Prompt
Find the word "down" in the data. Return every line where it appears.

Provided information
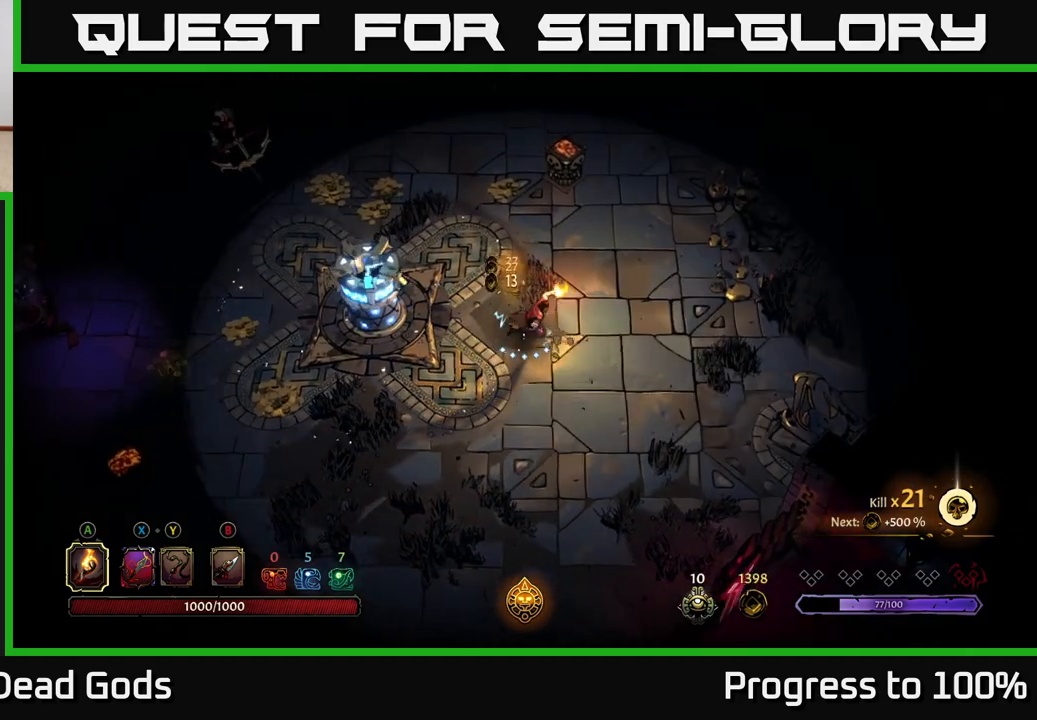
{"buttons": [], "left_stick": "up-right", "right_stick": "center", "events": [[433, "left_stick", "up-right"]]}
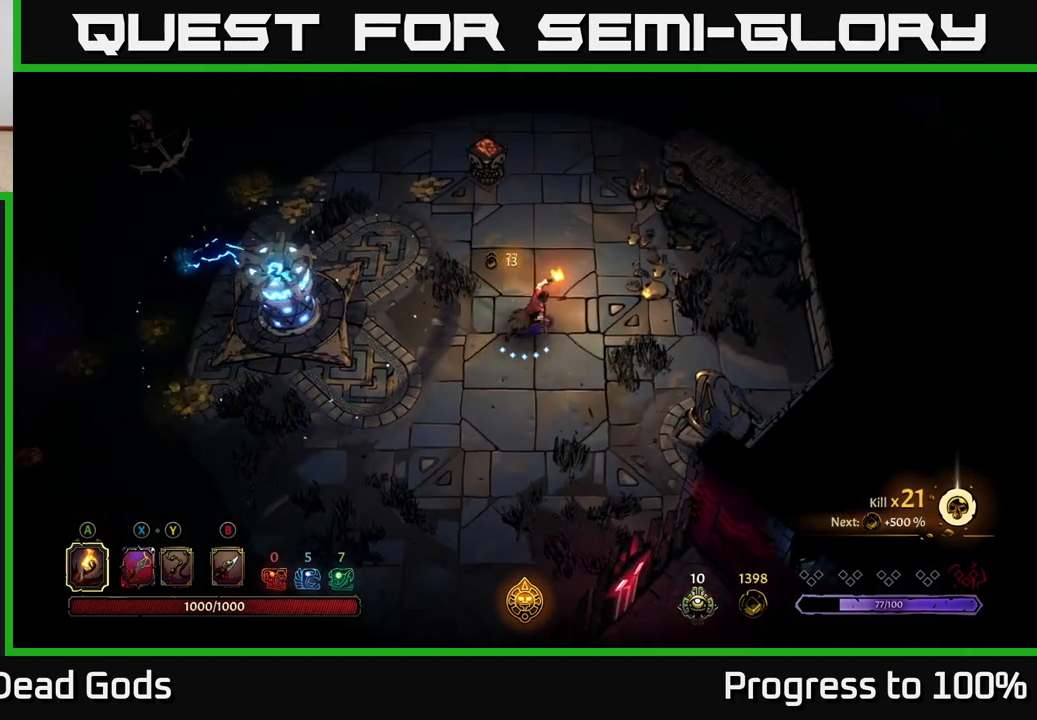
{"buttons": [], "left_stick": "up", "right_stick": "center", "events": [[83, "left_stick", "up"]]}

* * *

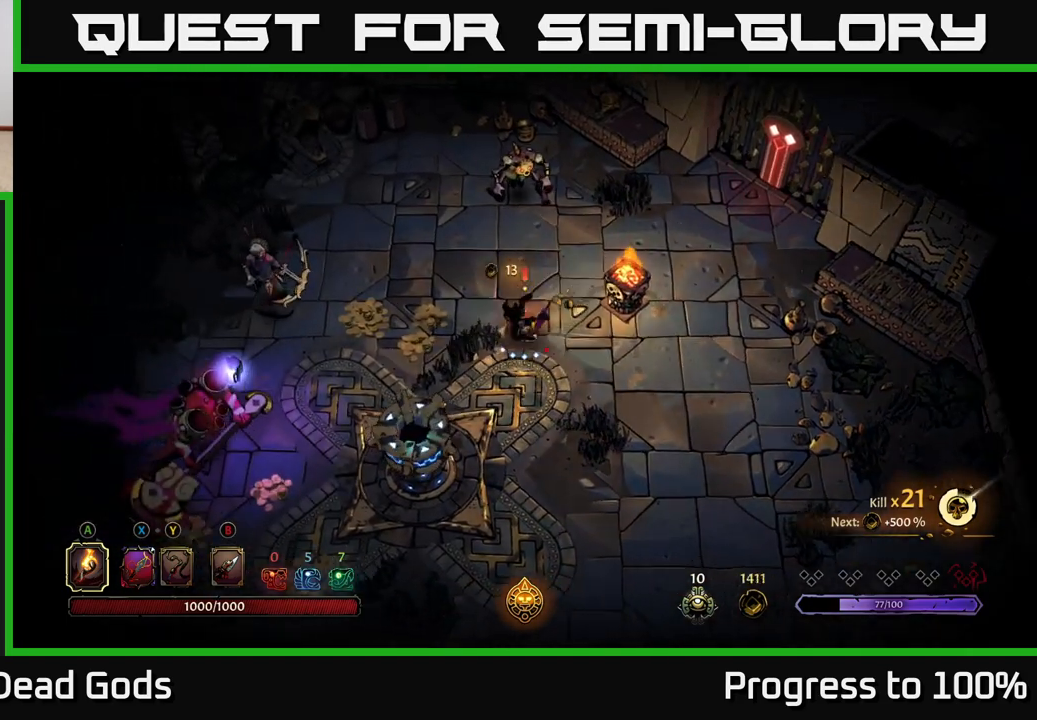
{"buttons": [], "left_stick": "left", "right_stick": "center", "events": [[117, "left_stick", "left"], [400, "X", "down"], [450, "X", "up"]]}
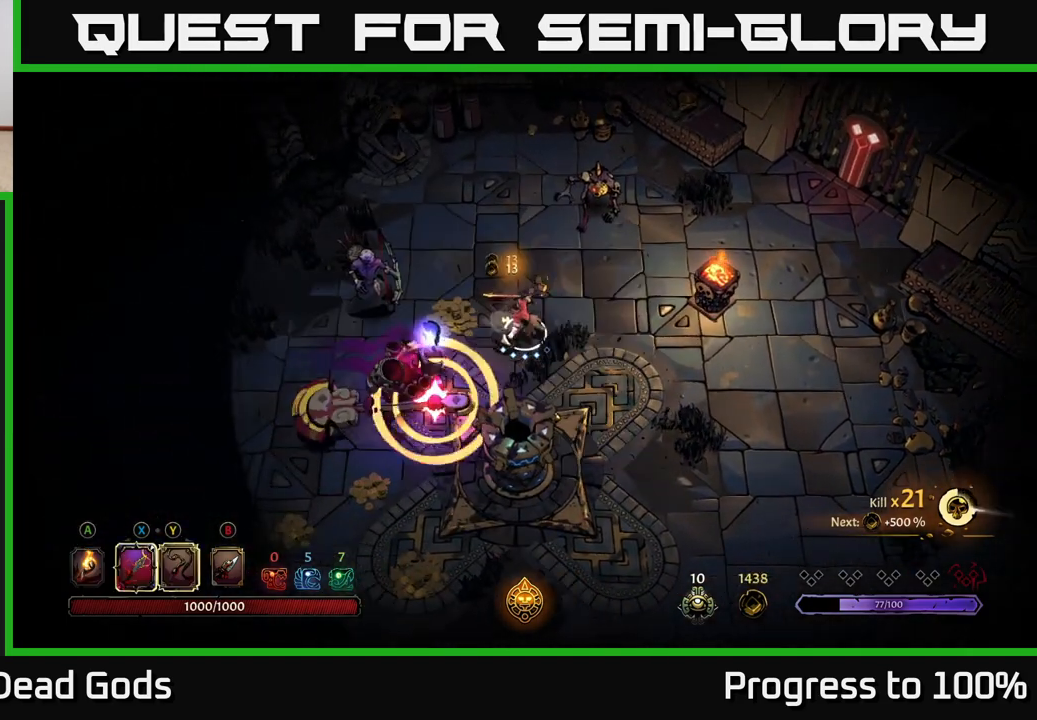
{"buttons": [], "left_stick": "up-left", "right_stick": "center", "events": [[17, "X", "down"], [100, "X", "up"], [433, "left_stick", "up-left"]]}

Task answer
{"buttons": [], "left_stick": "left", "right_stick": "center", "events": [[117, "left_stick", "left"], [400, "X", "down"], [450, "X", "up"]]}
{"buttons": [], "left_stick": "up-left", "right_stick": "center", "events": [[17, "X", "down"], [100, "X", "up"], [433, "left_stick", "up-left"]]}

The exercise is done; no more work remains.